- Opening Delimiter -
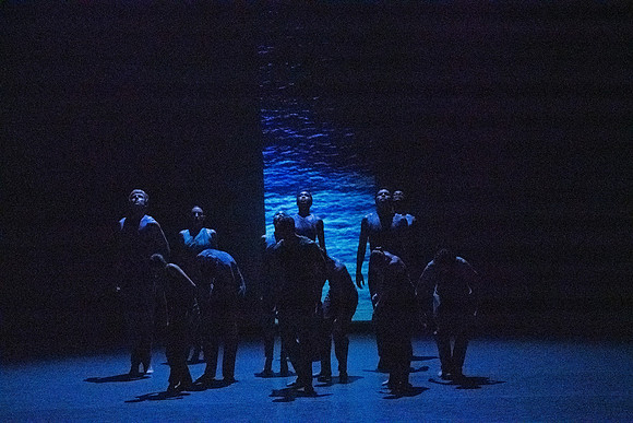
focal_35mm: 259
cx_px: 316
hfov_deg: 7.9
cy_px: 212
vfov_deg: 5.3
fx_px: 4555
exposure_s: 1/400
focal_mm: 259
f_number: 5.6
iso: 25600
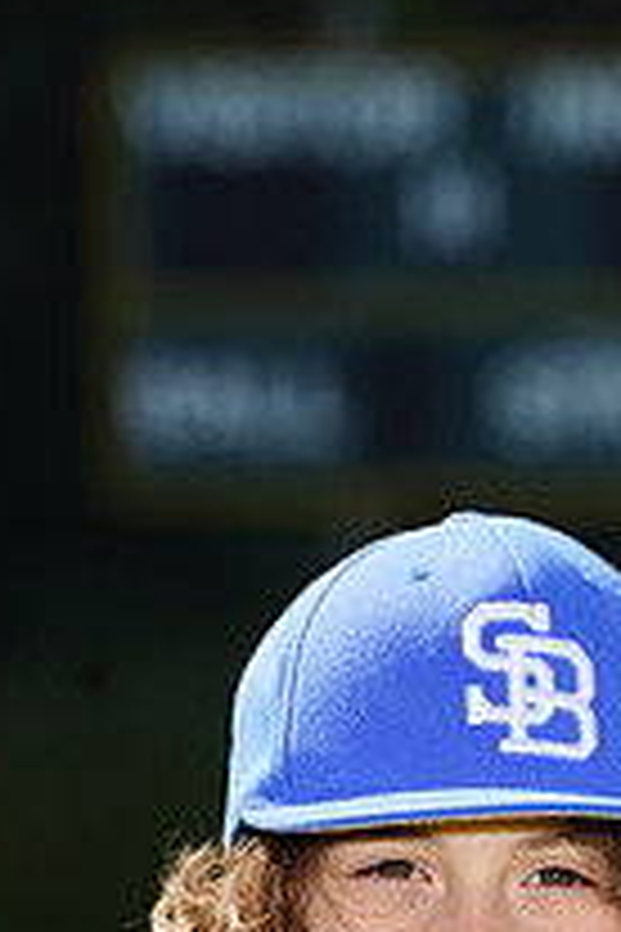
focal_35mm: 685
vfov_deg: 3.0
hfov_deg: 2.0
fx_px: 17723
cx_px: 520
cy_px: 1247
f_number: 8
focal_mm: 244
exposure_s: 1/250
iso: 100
- Closing Delimiter -
- Opening Delimiter -
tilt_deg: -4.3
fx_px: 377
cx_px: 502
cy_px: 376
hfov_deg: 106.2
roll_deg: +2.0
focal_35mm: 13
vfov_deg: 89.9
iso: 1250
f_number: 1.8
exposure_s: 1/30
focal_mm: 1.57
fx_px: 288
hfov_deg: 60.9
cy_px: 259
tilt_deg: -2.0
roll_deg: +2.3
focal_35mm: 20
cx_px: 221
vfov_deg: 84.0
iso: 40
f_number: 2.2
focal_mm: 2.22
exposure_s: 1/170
- Closing Delimiter -
- WHAT NEEDS TO BE DONE: What to print is the stretch of entries from the line with "focal_35mm: 259" up to and including the line with "exposure_s: 1/250". Please print it exactly and leave out the pictures.

- TASK RESULT:
focal_35mm: 259
cx_px: 316
hfov_deg: 7.9
cy_px: 212
vfov_deg: 5.3
fx_px: 4555
exposure_s: 1/400
focal_mm: 259
f_number: 5.6
iso: 25600
focal_35mm: 685
vfov_deg: 3.0
hfov_deg: 2.0
fx_px: 17723
cx_px: 520
cy_px: 1247
f_number: 8
focal_mm: 244
exposure_s: 1/250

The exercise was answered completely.